Well, that was long. I guess the rest of the notes will therefore be short. Yesterday was another day of not quite enough sleep. I did some errands and whatnot, I picked up a couple of packages but not the errant and truant one I was hoping would be there, I had to deal with a paypal issue (filing a dispute), and then I supped with my friend Debby – she ended up making it an early birthday dinner. I am still stuffed to the gills and am absolutely through eating big meals for the next three weeks. Then I sat on my couch like so much fish.

Last night, I finished watching Fantasia 2000 – it’s certainly well done and it’s a very pretty transfer, but like the original, none of the segments really do anything for me.

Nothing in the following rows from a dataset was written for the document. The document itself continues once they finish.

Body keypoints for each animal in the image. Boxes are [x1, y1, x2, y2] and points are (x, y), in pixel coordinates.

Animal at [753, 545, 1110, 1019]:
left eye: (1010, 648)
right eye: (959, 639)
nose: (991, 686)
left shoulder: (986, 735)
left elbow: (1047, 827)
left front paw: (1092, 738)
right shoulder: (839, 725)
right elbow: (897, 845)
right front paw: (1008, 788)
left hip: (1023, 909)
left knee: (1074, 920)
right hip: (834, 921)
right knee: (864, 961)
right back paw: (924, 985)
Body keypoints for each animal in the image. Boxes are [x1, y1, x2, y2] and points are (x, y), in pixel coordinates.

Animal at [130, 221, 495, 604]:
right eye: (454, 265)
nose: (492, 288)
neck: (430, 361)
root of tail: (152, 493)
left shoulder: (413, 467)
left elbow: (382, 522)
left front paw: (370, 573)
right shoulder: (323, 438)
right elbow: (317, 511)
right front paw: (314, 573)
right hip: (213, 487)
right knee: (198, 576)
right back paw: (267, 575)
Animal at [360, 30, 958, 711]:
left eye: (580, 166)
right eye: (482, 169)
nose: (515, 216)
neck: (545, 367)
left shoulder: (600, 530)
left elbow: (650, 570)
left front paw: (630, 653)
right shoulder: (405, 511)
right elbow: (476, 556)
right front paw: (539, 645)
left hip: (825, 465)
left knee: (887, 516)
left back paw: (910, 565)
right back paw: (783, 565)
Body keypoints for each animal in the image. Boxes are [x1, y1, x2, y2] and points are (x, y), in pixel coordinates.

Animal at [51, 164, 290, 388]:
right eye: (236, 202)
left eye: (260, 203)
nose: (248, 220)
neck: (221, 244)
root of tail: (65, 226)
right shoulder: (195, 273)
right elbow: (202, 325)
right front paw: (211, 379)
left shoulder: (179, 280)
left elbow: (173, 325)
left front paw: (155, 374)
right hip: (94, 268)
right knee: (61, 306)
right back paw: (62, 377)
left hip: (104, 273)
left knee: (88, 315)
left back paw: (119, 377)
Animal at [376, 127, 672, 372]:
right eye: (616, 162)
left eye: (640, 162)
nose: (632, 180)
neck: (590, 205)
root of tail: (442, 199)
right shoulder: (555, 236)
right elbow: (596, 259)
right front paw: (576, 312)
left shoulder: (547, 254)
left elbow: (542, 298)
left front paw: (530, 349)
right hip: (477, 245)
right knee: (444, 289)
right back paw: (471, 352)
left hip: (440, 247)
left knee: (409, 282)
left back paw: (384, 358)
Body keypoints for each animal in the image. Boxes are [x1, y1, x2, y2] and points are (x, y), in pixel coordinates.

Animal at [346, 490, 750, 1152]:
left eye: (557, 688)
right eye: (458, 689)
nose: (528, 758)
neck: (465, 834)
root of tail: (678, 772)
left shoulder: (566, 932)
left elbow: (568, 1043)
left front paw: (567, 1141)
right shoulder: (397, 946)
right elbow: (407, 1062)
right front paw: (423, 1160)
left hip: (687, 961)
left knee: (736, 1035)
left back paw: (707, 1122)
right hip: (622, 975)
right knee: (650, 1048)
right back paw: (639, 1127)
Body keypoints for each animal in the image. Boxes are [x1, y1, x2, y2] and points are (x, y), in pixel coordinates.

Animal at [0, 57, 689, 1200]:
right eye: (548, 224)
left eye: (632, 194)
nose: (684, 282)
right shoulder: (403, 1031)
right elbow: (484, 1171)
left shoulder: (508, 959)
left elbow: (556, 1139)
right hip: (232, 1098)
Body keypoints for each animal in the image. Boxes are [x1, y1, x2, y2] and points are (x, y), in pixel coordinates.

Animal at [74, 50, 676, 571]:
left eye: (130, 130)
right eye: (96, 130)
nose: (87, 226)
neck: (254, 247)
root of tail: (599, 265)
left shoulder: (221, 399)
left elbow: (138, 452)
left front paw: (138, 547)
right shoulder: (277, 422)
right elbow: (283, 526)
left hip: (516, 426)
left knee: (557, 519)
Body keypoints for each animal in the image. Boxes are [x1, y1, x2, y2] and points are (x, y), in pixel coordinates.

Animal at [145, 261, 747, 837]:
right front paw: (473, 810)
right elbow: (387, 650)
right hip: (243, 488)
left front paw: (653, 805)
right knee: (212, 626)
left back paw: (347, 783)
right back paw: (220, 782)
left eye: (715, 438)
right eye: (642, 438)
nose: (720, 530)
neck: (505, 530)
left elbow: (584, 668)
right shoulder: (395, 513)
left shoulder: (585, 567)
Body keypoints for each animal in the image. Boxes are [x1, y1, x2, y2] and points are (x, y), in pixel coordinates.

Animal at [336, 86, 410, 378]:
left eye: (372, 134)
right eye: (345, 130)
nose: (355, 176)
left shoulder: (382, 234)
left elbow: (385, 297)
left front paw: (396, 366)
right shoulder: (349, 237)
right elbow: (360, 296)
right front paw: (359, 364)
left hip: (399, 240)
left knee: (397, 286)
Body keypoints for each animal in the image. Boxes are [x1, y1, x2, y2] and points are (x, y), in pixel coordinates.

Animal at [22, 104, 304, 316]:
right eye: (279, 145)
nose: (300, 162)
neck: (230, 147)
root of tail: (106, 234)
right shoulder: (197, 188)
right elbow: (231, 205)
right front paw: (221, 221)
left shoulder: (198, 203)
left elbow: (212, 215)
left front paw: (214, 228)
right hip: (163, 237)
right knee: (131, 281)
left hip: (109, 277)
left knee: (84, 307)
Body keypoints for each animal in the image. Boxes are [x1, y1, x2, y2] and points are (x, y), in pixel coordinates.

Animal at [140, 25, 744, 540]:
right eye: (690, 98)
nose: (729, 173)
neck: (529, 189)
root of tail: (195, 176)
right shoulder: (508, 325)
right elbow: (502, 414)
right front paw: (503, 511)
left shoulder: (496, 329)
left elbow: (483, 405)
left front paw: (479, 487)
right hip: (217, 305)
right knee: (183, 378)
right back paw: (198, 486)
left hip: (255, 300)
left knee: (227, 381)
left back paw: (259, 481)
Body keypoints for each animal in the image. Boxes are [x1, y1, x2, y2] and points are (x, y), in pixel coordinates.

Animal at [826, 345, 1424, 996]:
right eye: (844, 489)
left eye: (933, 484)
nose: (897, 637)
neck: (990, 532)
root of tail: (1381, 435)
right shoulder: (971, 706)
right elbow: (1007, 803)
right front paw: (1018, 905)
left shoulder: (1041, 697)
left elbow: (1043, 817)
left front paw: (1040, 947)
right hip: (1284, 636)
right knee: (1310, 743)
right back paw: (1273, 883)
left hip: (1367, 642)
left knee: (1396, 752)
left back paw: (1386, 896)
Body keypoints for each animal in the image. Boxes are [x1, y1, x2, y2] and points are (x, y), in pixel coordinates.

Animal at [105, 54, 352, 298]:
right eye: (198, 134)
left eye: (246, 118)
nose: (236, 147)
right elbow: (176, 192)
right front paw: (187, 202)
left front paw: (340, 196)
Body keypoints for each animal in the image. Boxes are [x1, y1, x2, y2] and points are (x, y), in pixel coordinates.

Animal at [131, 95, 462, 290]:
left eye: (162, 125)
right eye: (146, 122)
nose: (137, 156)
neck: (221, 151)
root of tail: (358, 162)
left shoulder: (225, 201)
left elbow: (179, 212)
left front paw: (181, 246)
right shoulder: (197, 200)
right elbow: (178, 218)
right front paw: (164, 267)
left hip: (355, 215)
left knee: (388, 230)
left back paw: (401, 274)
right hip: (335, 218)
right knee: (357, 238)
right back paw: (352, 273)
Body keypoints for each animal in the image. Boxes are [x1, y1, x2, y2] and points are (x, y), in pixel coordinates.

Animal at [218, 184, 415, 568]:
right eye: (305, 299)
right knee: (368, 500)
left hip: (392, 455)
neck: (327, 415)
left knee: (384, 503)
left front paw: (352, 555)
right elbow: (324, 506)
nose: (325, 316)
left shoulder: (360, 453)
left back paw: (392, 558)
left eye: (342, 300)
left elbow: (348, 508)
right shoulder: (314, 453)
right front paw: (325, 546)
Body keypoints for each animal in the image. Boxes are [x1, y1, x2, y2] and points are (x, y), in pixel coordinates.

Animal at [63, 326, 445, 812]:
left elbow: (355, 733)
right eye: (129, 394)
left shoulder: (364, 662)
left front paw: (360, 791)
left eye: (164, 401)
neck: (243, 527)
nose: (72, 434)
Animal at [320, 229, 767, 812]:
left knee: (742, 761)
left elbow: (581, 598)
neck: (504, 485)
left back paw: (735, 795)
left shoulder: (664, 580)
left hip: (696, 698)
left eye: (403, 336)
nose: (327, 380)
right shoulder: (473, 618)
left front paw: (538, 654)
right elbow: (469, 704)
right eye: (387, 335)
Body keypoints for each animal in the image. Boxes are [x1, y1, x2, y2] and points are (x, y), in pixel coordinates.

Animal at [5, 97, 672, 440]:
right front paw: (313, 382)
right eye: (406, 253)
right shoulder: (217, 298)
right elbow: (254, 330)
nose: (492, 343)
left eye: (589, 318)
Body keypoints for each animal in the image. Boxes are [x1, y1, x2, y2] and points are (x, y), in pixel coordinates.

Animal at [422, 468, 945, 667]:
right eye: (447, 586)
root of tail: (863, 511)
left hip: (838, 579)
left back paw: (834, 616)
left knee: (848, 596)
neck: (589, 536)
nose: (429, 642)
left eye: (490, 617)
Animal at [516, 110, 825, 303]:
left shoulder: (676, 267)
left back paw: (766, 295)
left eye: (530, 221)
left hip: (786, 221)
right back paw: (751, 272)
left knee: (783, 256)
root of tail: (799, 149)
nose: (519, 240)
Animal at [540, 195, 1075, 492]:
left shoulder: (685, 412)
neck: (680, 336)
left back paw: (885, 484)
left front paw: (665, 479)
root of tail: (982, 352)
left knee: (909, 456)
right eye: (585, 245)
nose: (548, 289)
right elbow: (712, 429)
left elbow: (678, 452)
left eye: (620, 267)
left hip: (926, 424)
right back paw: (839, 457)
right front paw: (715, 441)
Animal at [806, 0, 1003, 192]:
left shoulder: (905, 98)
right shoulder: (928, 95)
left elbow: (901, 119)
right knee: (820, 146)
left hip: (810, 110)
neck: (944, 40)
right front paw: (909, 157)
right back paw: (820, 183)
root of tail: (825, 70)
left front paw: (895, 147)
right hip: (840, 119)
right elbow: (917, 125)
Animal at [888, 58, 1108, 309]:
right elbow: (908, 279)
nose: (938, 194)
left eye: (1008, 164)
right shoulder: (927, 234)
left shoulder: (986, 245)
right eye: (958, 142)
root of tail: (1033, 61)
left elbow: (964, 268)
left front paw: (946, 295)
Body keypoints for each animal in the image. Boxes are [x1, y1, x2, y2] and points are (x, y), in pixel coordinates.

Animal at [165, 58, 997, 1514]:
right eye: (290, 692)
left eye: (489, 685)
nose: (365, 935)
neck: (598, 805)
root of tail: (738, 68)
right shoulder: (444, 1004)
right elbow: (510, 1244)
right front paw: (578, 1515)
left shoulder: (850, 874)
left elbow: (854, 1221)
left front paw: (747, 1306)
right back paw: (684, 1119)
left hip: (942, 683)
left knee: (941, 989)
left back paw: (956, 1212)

Well, why don’t we all click on the Unseemly Button below because I must get my beauty sleep, and perhaps I’ll dream of a Broadway that no longer exists.

Today, I shall hopefully sleep late, and then I will spend several hours choosing material for the January Gardenia show. I have to load three or four CDs into iTunes, listen, and choose, always thinking about what’s going to work for the performers I’m going to cast. I will do a jog and I will eat very lightly.

Tomorrow, the helper and I prepare packages and ship out a few things – Bukowsical arrives tomorrow, but we’re not shipping it until Thursday when we get the fixed CDs in. The rest of the week is filled with meals, meeting, shipping, planning, casting, and some birthday celebrating.

Well, dear readers, I must take the day, I must do the things I do, I must, for example, do a jog, I must plan a show, I must eat something amusing but light, and I must watch a motion picture or three. Today’s topic of discussion: It’s free-for-all day, the day in which you dear readers get to make with the topics and we all get to post about them. So, let’s have loads of lovely topics and loads of lovely postings, shall we, whilst I hit the road to dreamland.